What you will do ->
Reproduce the excerpt below on IBP's first-quarter 1997 results word for word, from beginning to end.

RESULTS OF OPERATIONS

     IBP registered solid financial results in the first quarter
1997 amid continued difficult market conditions for IBP's fresh
meats operations.  These results were lower than the record first
quarter 1996 net earnings primarily because of lower 1997 beef and
pork export sales and lower pork processing capacity utilization. 
Fluctuations in export sales and processing capacity utilization
have a significant impact upon profit margins for IBP's
products.                          

     Earnings from operations as a percentage of net sales measured
1.7% in the first quarter 1997 versus 2.8% in the first quarter
1996.  All major divisions experienced less favorable results in
the first three months of 1997 compared to the year-earlier period. 
            
     The company increased pork production and capacity utilization
in the eastern Corn Belt by adding a second shift at its
Logansport, Indiana, facility in April 1997.  Meanwhile, tight hog
supplies and excess industry processing capacity in the western
Corn Belt have prompted several pork processors, including IBP, to
scale back their processing operations.  The company announced in
February 1997 that it would indefinitely curtail second-shift
carcass production and most processing activities at its Louisa
County, Iowa, plant.  In addition, IBP's Council Bluffs, Iowa,
facility ceased carcass production and most processing activities
in late April 1997.

Data entries:
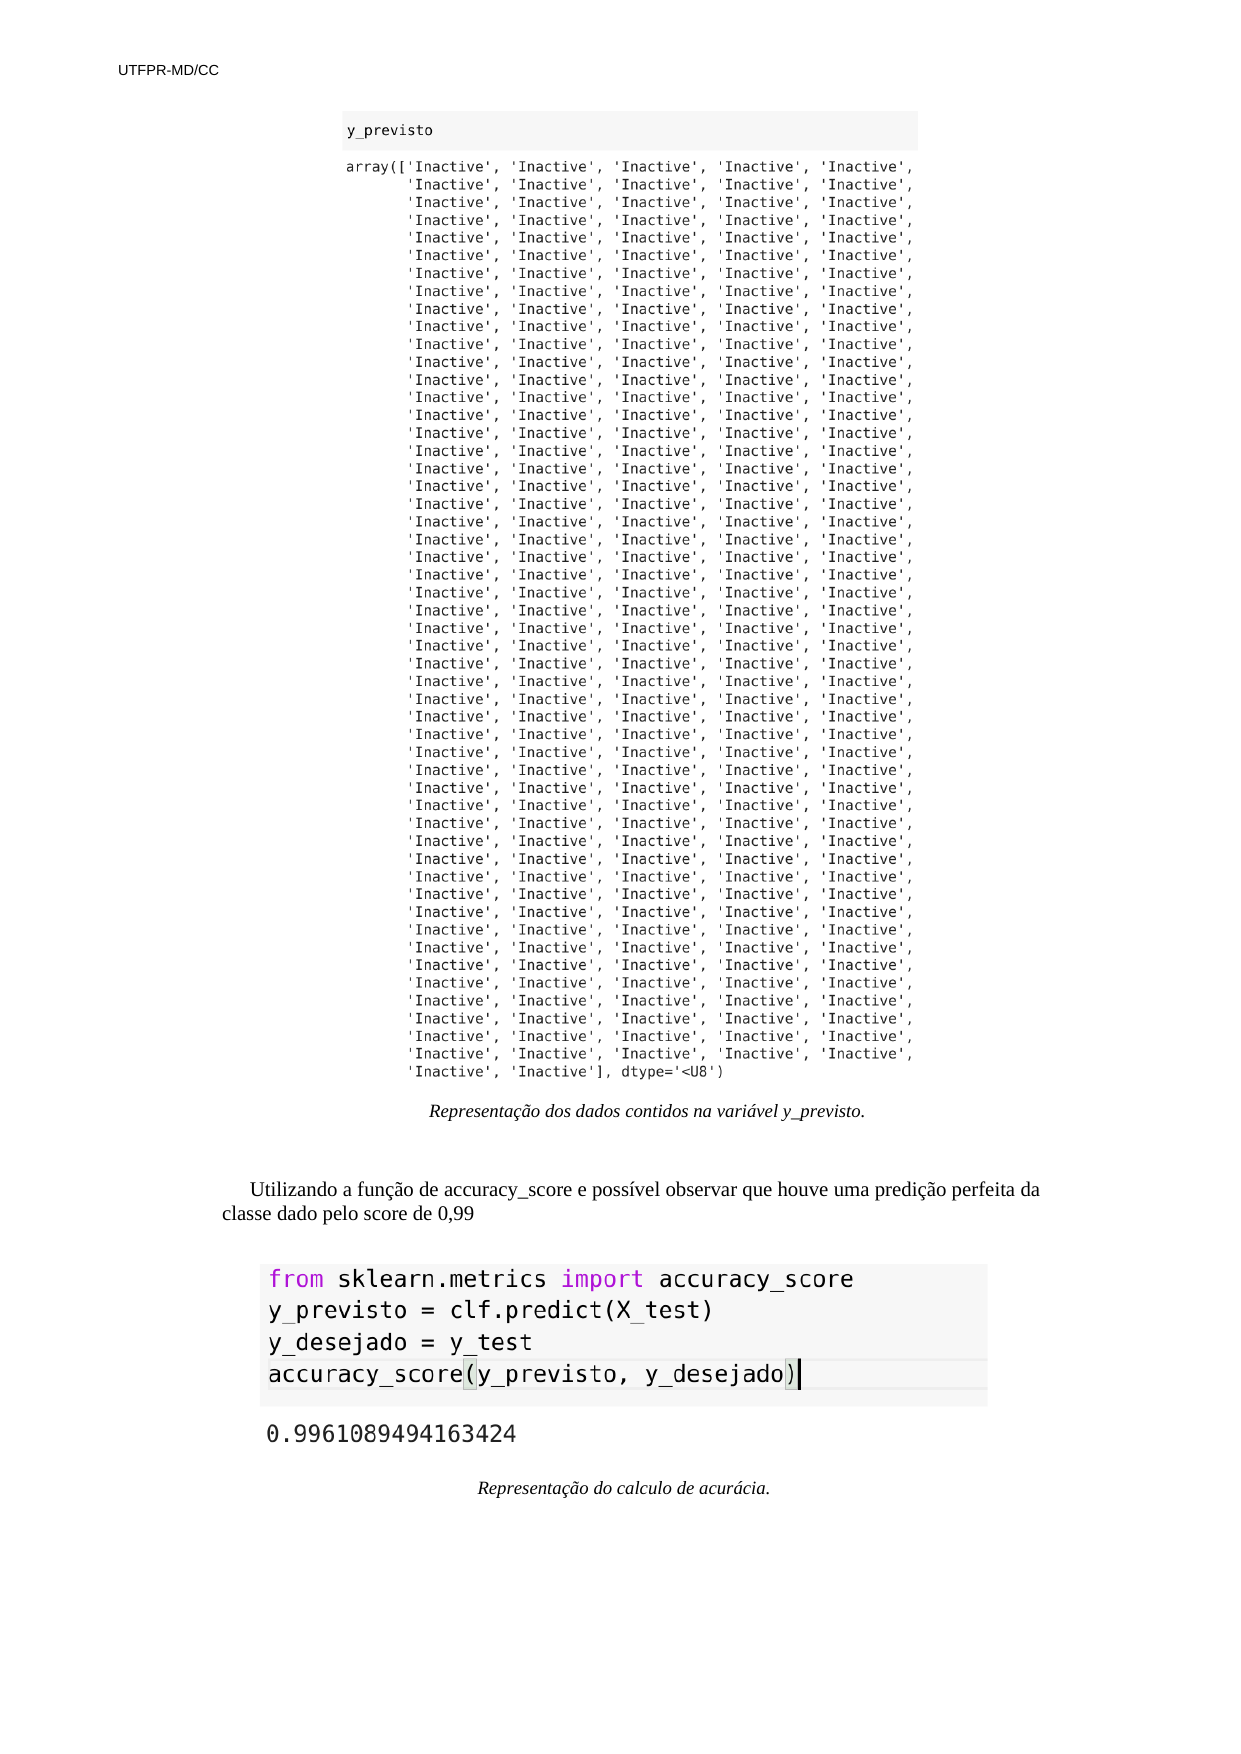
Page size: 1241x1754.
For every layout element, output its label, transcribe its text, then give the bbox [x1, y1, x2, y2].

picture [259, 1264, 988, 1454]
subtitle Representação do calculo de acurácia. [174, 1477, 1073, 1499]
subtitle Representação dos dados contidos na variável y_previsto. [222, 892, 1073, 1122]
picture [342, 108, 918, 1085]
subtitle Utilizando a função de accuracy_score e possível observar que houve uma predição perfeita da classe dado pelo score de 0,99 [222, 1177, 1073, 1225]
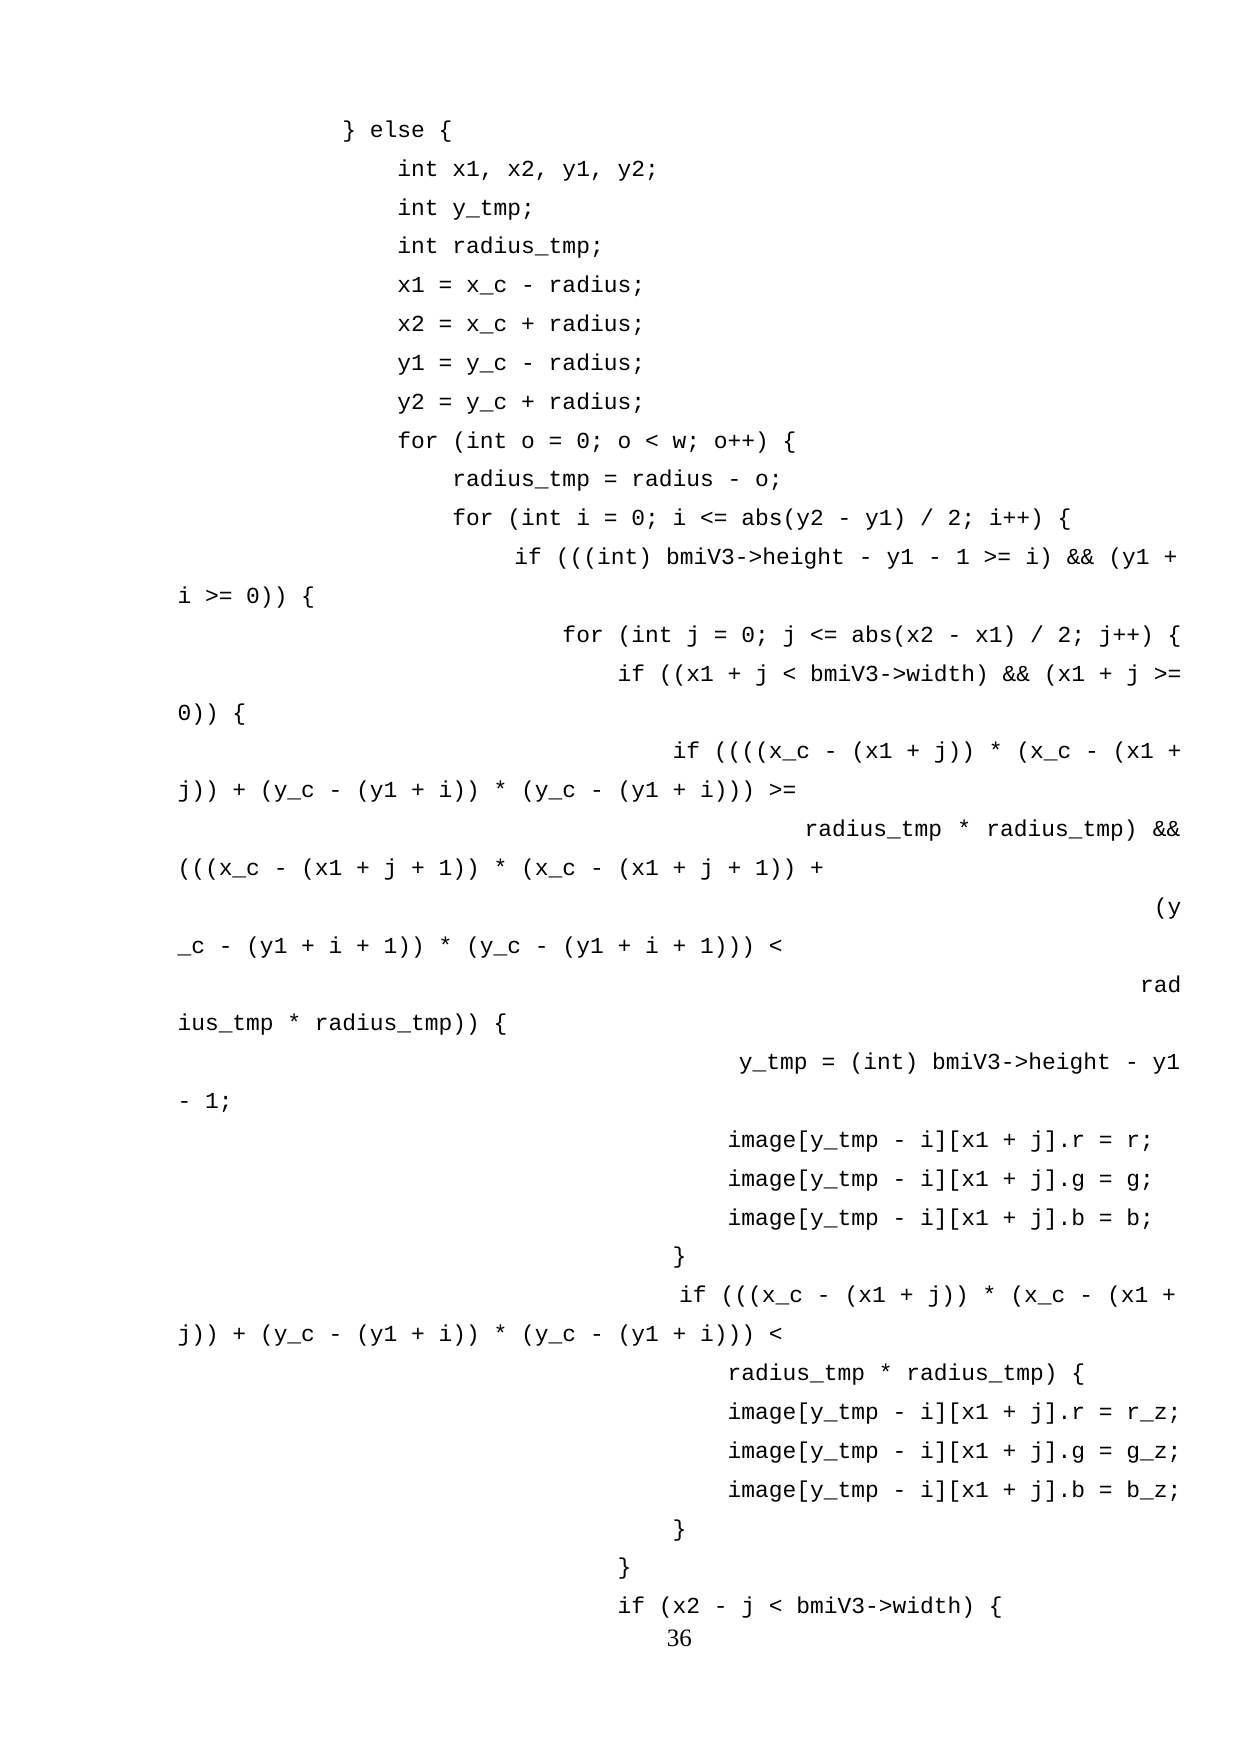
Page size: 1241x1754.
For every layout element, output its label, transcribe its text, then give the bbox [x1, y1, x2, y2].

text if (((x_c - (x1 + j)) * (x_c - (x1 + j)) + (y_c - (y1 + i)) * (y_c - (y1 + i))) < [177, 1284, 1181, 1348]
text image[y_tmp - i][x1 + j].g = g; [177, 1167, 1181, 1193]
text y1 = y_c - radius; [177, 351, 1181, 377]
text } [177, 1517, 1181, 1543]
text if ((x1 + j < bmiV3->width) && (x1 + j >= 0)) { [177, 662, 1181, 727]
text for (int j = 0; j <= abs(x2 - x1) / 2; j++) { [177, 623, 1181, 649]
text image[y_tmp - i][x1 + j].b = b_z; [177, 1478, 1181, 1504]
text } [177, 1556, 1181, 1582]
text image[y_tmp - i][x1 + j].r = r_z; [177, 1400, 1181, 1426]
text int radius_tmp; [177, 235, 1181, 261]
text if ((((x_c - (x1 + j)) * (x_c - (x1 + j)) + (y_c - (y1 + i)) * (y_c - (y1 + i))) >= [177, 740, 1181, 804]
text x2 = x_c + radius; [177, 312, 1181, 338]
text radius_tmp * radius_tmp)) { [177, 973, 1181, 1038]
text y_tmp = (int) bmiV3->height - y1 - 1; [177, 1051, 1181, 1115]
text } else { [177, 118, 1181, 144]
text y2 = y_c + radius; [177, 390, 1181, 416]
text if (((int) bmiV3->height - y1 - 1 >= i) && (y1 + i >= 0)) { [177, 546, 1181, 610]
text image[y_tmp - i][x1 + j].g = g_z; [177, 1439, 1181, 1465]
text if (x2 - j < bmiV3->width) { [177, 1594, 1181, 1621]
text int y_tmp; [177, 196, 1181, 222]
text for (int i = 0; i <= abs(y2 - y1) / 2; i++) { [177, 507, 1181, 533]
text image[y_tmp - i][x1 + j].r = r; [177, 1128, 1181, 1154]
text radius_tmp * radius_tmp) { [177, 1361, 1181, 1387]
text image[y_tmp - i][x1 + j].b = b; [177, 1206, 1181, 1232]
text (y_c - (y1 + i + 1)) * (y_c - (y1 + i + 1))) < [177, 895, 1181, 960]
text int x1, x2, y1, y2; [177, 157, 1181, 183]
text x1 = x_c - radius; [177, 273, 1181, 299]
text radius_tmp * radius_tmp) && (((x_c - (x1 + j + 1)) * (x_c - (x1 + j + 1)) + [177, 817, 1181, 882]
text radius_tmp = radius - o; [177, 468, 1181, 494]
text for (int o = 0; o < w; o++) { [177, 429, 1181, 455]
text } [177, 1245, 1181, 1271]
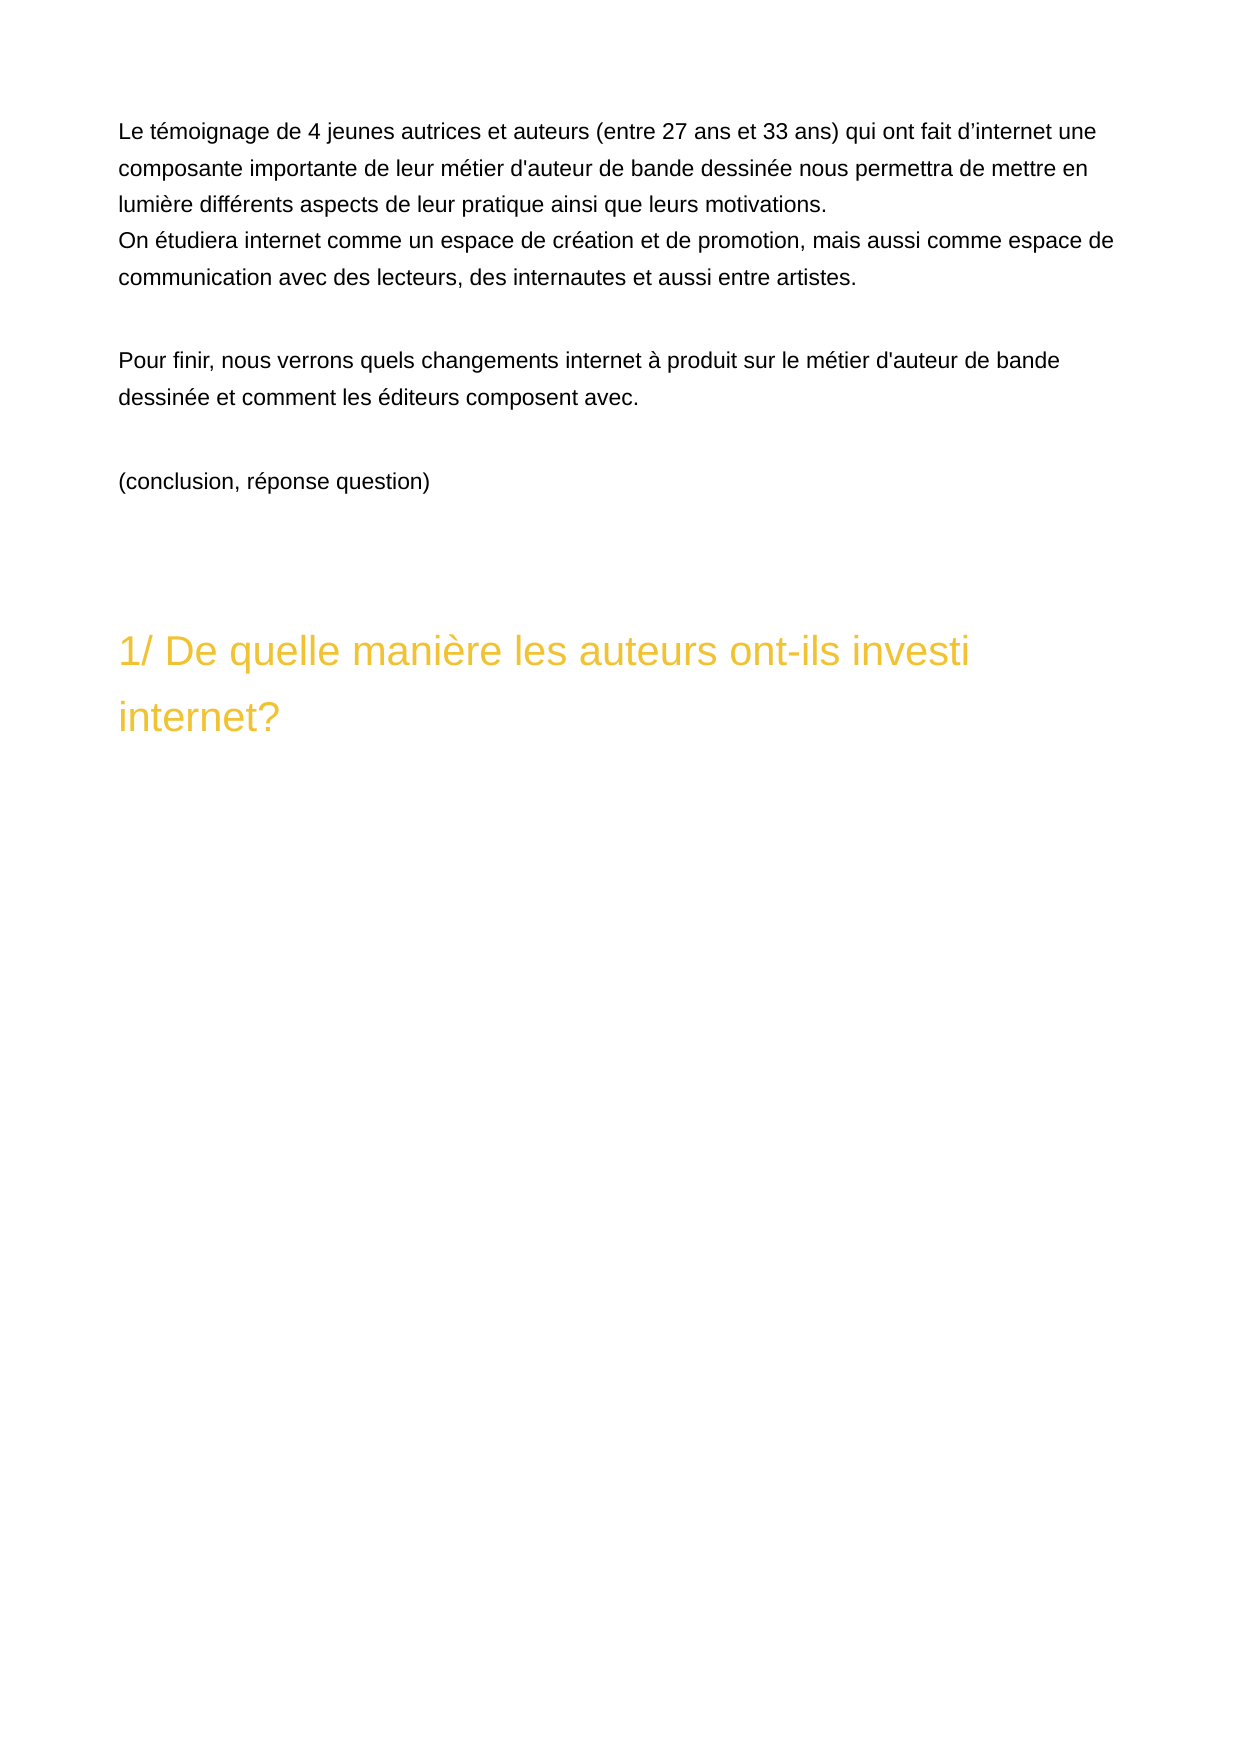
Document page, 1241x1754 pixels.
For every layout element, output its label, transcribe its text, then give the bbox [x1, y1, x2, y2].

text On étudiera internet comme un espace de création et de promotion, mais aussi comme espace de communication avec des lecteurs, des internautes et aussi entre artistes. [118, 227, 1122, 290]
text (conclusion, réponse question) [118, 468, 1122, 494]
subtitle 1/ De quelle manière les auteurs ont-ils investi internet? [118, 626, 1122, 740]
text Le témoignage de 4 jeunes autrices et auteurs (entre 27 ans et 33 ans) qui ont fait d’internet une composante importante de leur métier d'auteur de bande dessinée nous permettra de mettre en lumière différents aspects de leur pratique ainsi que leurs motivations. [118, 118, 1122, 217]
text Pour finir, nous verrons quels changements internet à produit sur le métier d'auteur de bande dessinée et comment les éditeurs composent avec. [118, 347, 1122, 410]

Solution below ->
RESULTS OF OPERATIONS

     IBP registered solid financial results in the first quarter
1997 amid continued difficult market conditions for IBP's fresh
meats operations.  These results were lower than the record first
quarter 1996 net earnings primarily because of lower 1997 beef and
pork export sales and lower pork processing capacity utilization. 
Fluctuations in export sales and processing capacity utilization
have a significant impact upon profit margins for IBP's
products.                          

     Earnings from operations as a percentage of net sales measured
1.7% in the first quarter 1997 versus 2.8% in the first quarter
1996.  All major divisions experienced less favorable results in
the first three months of 1997 compared to the year-earlier period. 
            
     The company increased pork production and capacity utilization
in the eastern Corn Belt by adding a second shift at its
Logansport, Indiana, facility in April 1997.  Meanwhile, tight hog
supplies and excess industry processing capacity in the western
Corn Belt have prompted several pork processors, including IBP, to
scale back their processing operations.  The company announced in
February 1997 that it would indefinitely curtail second-shift
carcass production and most processing activities at its Louisa
County, Iowa, plant.  In addition, IBP's Council Bluffs, Iowa,
facility ceased carcass production and most processing activities
in late April 1997.